Governor Signs Executive Order to Increase Smoking

The appropriate response to Democrat Governor Gina Raimondo’s executive order banning certain forms of vaping in the state is to challenge her authority to do so.  If we accept the principle that the governor can simply ban products she doesn’t like, we’ll soon find our governors believing they can simply ban anything.

What makes the governor’s action doubly objectionable, however, is its complete reliance on fact-free emotion:

In response to the growing public health crisis of e-cigarette use among young people in Rhode Island, Governor Gina M. Raimondo today signed an Executive Order directing the Department of Health to establish emergency regulations prohibiting the sale of flavored e-cigarettes. The Executive Order also puts in place a number of other measures designed to the curb the initiation of e-cigarette use by young people.

As far as I can tell (and the press release doesn’t provide anything additional), the only “crisis” is that people are doing the thing that the governor wants to ban.  Indeed, the governor is banning “flavored e-cigarettes,” while the only actual “crisis” has been illness nationwide, mostly having to do with people vaping THC (the marijuana chemical).

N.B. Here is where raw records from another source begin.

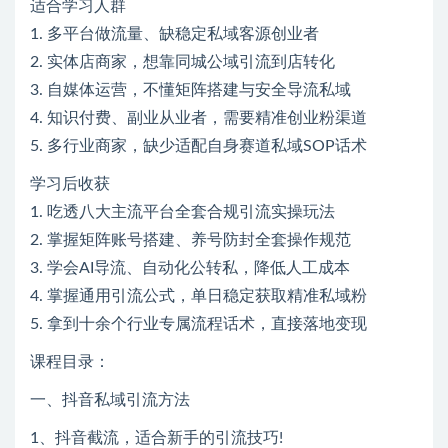
适合学习人群
1. 多平台做流量、缺稳定私域客源创业者
2. 实体店商家，想靠同城公域引流到店转化
3. 自媒体运营，不懂矩阵搭建与安全导流私域
4. 知识付费、副业从业者，需要精准创业粉渠道
5. 多行业商家，缺少适配自身赛道私域SOP话术
学习后收获
1. 吃透八大主流平台全套合规引流实操玩法
2. 掌握矩阵账号搭建、养号防封全套操作规范
3. 学会AI导流、自动化公转私，降低人工成本
4. 掌握通用引流公式，单日稳定获取精准私域粉
5. 拿到十余个行业专属流程话术，直接落地变现
课程目录：
一、抖音私域引流方法
1、抖音截流，适合新手的引流技巧!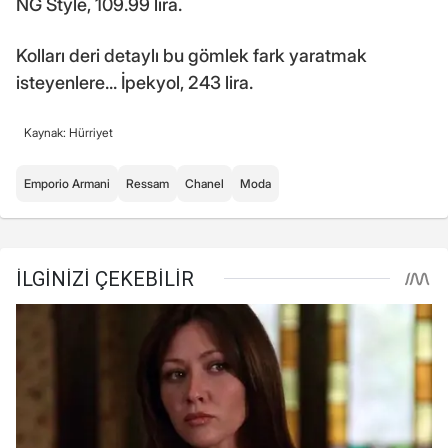
NG Style, 109.99 lira.
Kolları deri detaylı bu gömlek fark yaratmak
isteyenlere... İpekyol, 243 lira.
Kaynak: Hürriyet
Emporio Armani
Ressam
Chanel
Moda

For vaping generally, it isn’t even clear that it has had a net negative effect.  The governor’s press release may insist that decreases in teen smoking are “thanks to decades of public health education and advocacy,” but the numbers for smoking and vaping suggest that there’s more to the question.  This is from a post in this space in January 2018:

… According to the federal Department of Health & Human Services, “from 2011 to 2015, the percentage of 12th-grade students who had ever used an e-cigarette increased from 4.7 to 16 percent.” But over that same period of time, the percentage of seniors who said the same about actual cigarettes decreased from 10.3% to 5.5%. Smokeless tobacco (like snuff and chewing tobacco) is down from 8.3% to 6.1%. (These groups aren’t exclusive, meaning that there’s some overlap between them.)

As of 2014, more students had used an e-cigarette than an actual cigarette. The question that the advocates and (in turn) the journalists miss is this: If the alternative to e-cigarettes is not nothing, but smoking or chewing tobacco, isn’t this outcome positive?

If, as looks plausible, the availability of vaping has reduced smoking, one foreseeable consequence of banning vaping will be an increase in teen smoking.  The fact that this possibility doesn’t come up in government statements or coverage thereof suggests that the whole thing is just a moral panic stoked for political reasons.